AI is not the only front on which the Movement For An Open Web (MOW) is fighting right now. When MOW co-founder James Rosewell isn’t helping publishers protect themselves against content-harvesting LLMs, he’s alerting them to the potential threat posed by the W3C’s Attribution API, a tool that aims to give advertisers insights into audiences without revealing individual user data.
The problem, said Rosewell, is that the industry doesn’t want to hear it. When Google abandoned plans to remove third-party cookies from its browser in 2025 and then effectively shuttered the Privacy Sandbox where it incubated alternatives to user-level tracking, people lost interest. But the effort to create alternative attribution and measurement tools for open-web advertising didn’t stop.
The W3C — a non-profit forum that designs protocols and standards for the web — has carried on the work with Google’s support and, until recently, little scrutiny. Rosewell calls it ‘the Zombie Sandbox’ and he’s concerned that it will only serve to reinforce the power of the big platforms. Others, however, worry that it will drag online ad measurement back to a more primitive state.
The W3C’s proposed Attribution API — which is still in early development — isn’t really the reanimated corpse of Google’s whole Privacy Sandbox, though, just one part of it. The API essentially works by keeping all the information about a user on their browser. If someone takes an action after being served an ad, the browser will know. The API then adds that information to a pool of similar data, inserts some statistical noise so that it can’t be reverse engineered to reveal anyone’s identity, and gives it to advertisers.
Put that way, it sounds like a pretty good way to run things. And in this interview with Marketecture, Mozilla engineer Martin Thomson makes a good ambassador for the project, coming across as sensible and competent while putting forward a strong case for a system that protects user-level data without torching ad effectiveness. Nonetheless, the resistance to the API from certain pockets of the industry is strong.
The first complaint is that the W3C working group designing the API has been captured by big tech, with members from Google, Apple, Meta and Mozilla.
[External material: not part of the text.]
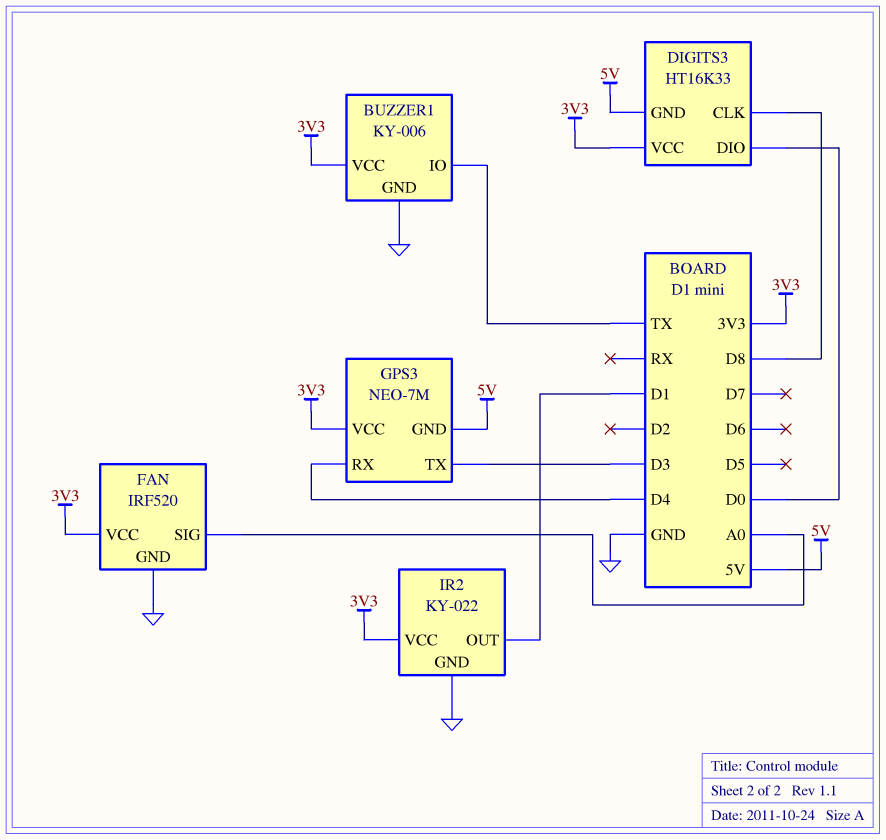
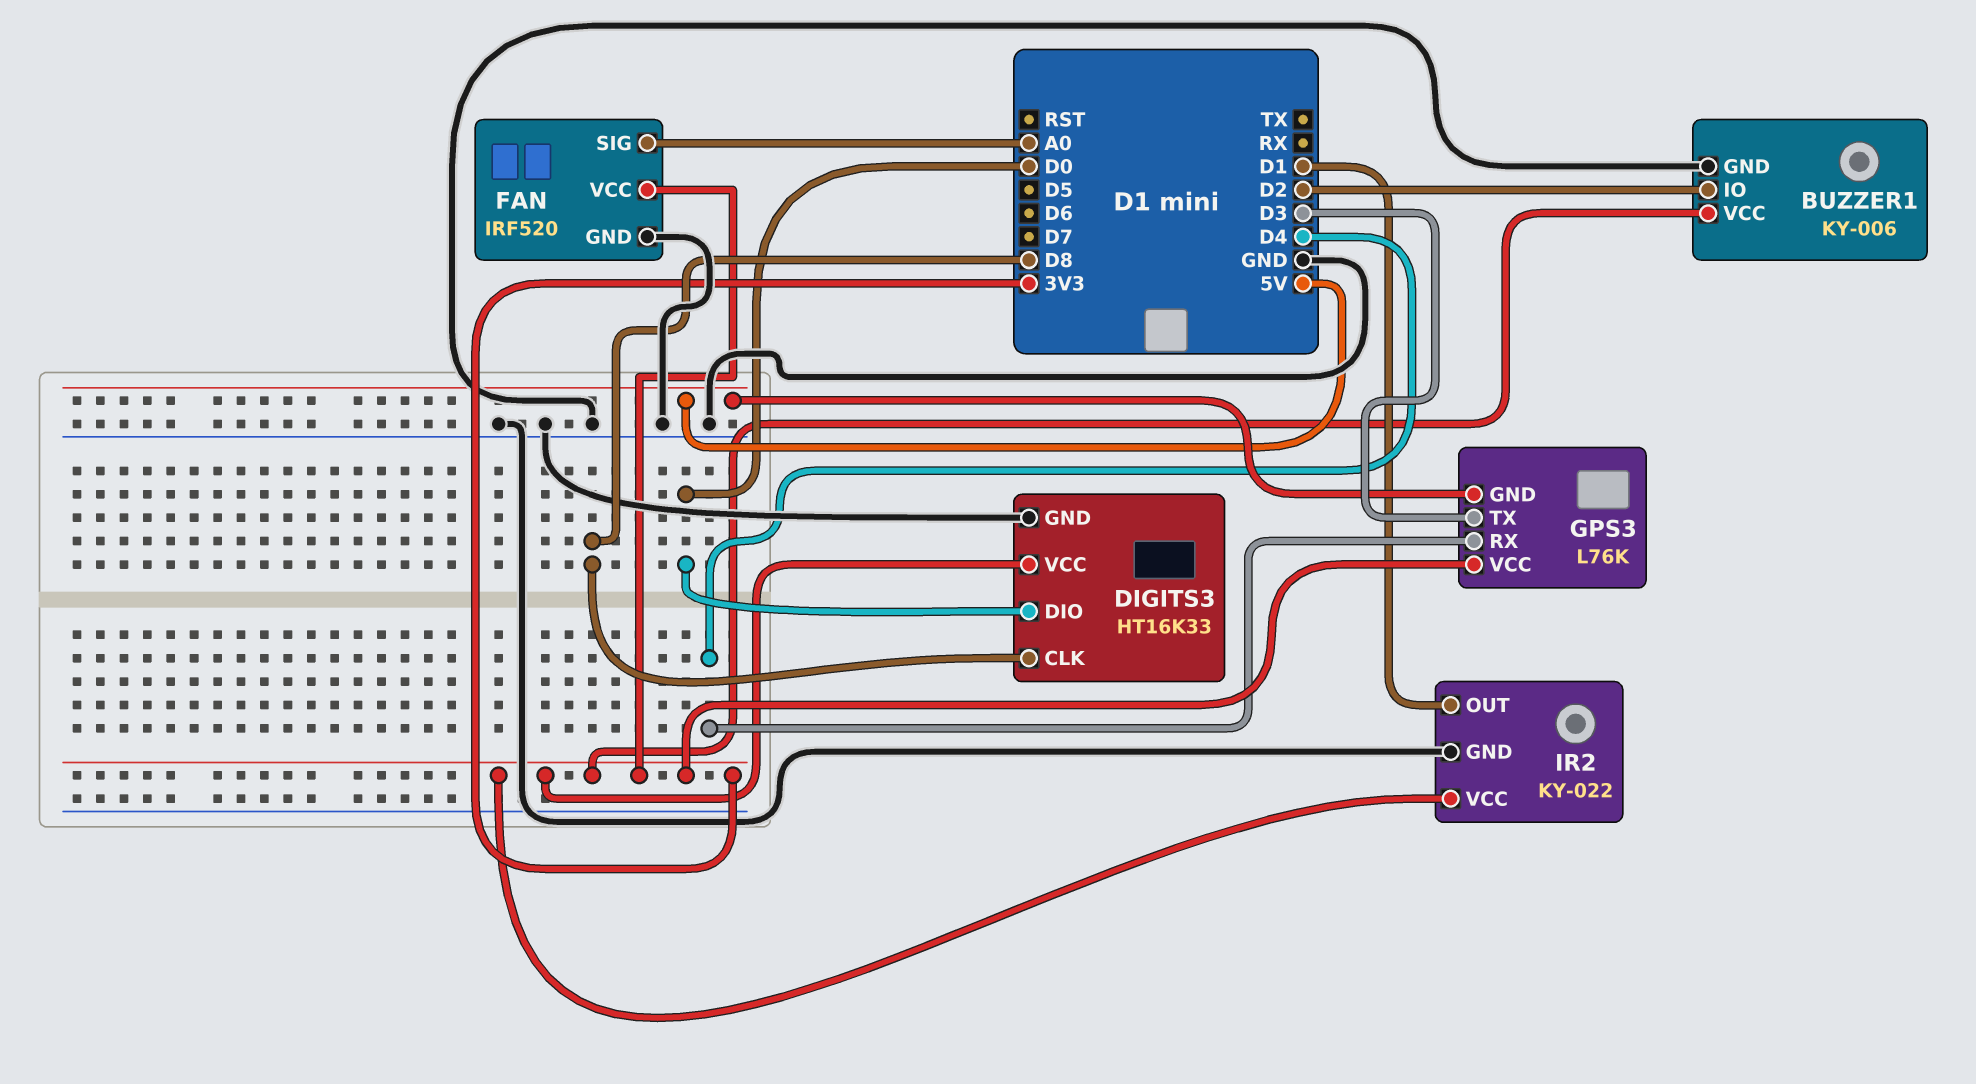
BUZZER1 pin IO: TX -> D2
DIGITS3 pin GND: 5V -> GND
GPS3: NEO-7M -> L76K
They, it is argued, have enough first-party customer data to insulate themselves from the fallout of privacy-enhancing technologies, unlike smaller competitors. It is also thought unlikely that such a group would introduce any measures that contradict what the platforms have been saying about the effectiveness of their own advertising.
A less circumstantial criticism of the API is that it encourages advertisers to consider only the effects of lower-funnel ads in influencing a user action — a tendency the industry has worked hard to discourage. More than that, the API appears to favour last-click-attribution, and by keeping all the user data on browsers, it prevents independent measurement agencies from getting the access they need to mark the platforms’ homework.
The broader and more conceptual criticism is that the API embraces a narrow view of privacy. If you think privacy should mean your behaviours are not analysed to make companies better at selling you things, you’re out of luck. Under this conception, privacy only means that no third party has your name or email address. As a member of an anonymised group, you would still be subject to all the same targeting and whatnot — in fact, probably more so because within this regime it’s only the browsers that have to even consider privacy.
If there’s one consolation for opponents of the Attribution API, though, it’s that not even Thomson, who is working on the project, expects it to make a huge difference.
‘Success here means that some businesses decide that this is enough,’ he told Marketecture. ‘That they can get enough information from attribution without having to resort to those other things [referring to tracking and email collection, and solutions like data clean rooms, which he is sceptical about]. If it is only a few who change, that’s a win.’
The bad news is that quite a few people in this space are working on the assumption that Google is still going to eventually deprecate third-party cookies on its browser. So whether or not the API catches on, marketers are probably going to have to start thinking about them again.